The main changes I had to make to my design was adding the ability to accept and accomodate for the four different execution units as well as the potential to have multiple instances of the same units. To determine how to and when to insert instructions into their correct execution unit by parsing through opcode to determine destination. When to release instruction from execution units to the MEM stage based upon when busy times expired. Last new feature added was the ability to handle stalls caused by the EXE stage and adding WAW hazard detection and mitigation. To mitigate WAW hazards I included a function that would check through all of the execution units and determine if the destination was the same for a unit and the instruction in the ID stage.
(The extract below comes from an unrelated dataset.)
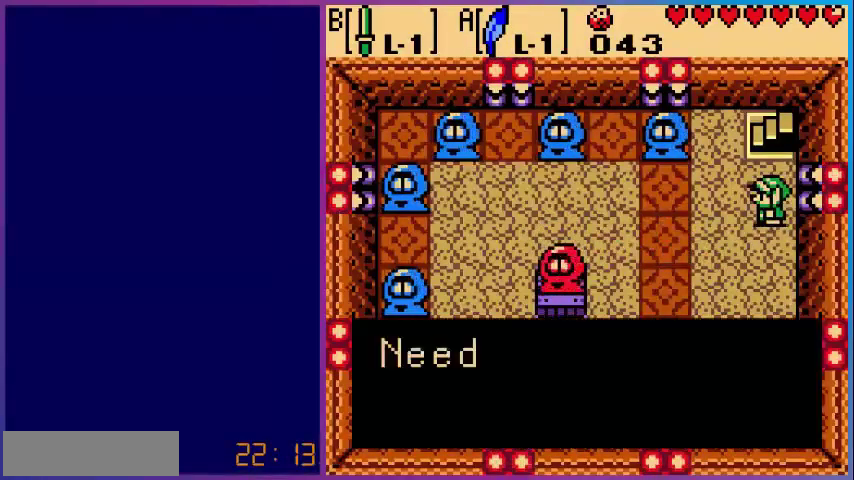
{"buttons": [], "events": []}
If this was the case, it would stall passing the current

instruction to the EXE stage until the instruction's busy time in the execution unit was one less than the busy time for the ID stage instruction.
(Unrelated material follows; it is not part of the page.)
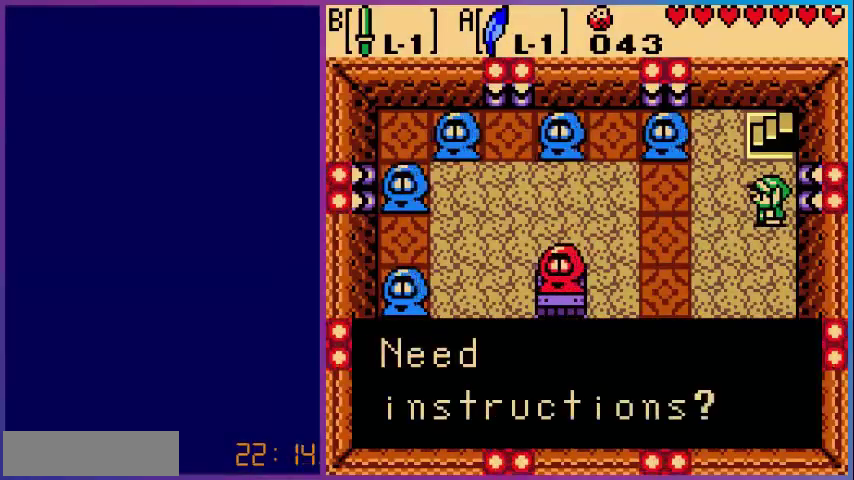
{"buttons": [], "events": [[280, "A", "down"], [480, "A", "up"]]}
Outside of the several things I had to add, there were several things I had to modify from the integer pipeline which include my way of implementing control stalls and data stalls (RAW). For control stalls my integer pipeline did not attribute for the variable exec units and assumed zero as this was the timing in the integer pipeline. The number of stalls I made was static and therefore since the branch opcodes all go through the integer pipeline and in most cases the delay for this was one cycle, I would only stall 2 cycles when I needed 3 to accomodate for the execution unit stall. For data stall, I had a similar issue as I would look at opcodes of the MEM and WB stage neglecting the EXE stage as that was the stage I was immediately adding stuff to and had already been passed to the MEM stage from the previous cycle. For those of the issues I adapted a flag variable over a set counter which would check if a stall is needed after every cycle. For data stalls specifically RAW this included adding logic to look through execution to determine if delays were necessary.
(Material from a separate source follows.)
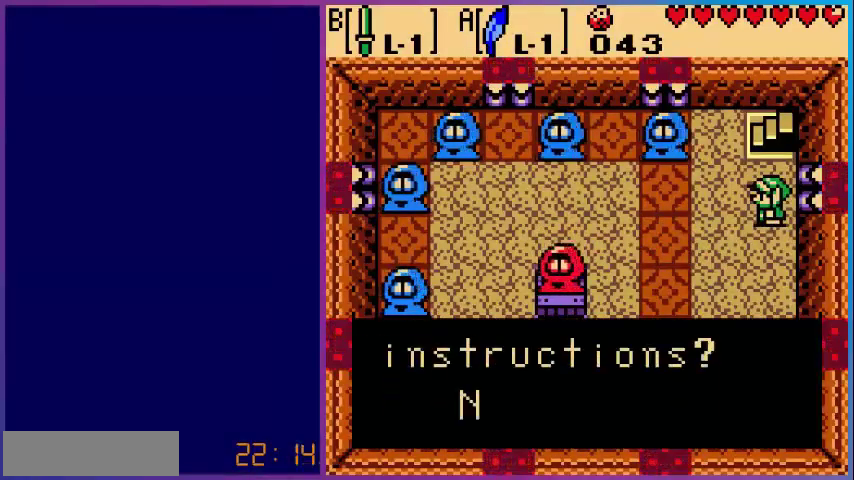
{"buttons": [], "events": []}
For my performance, I was able to achieve the correct clock cycles, stalls, and instructions executed for each test case which in turn gave me the correct CPI. All of my registers were correct except for on test case 1 and 2 the output of the hex representation of a DIV operation was slightly off but the decimal value was correct. With this one issue not affecting the decimal value of my number I believe I was able to achieve 100% successful implementation of the FP pipeline. I did not make any modifications to the makefile, all changes were done in the .cc or .h files.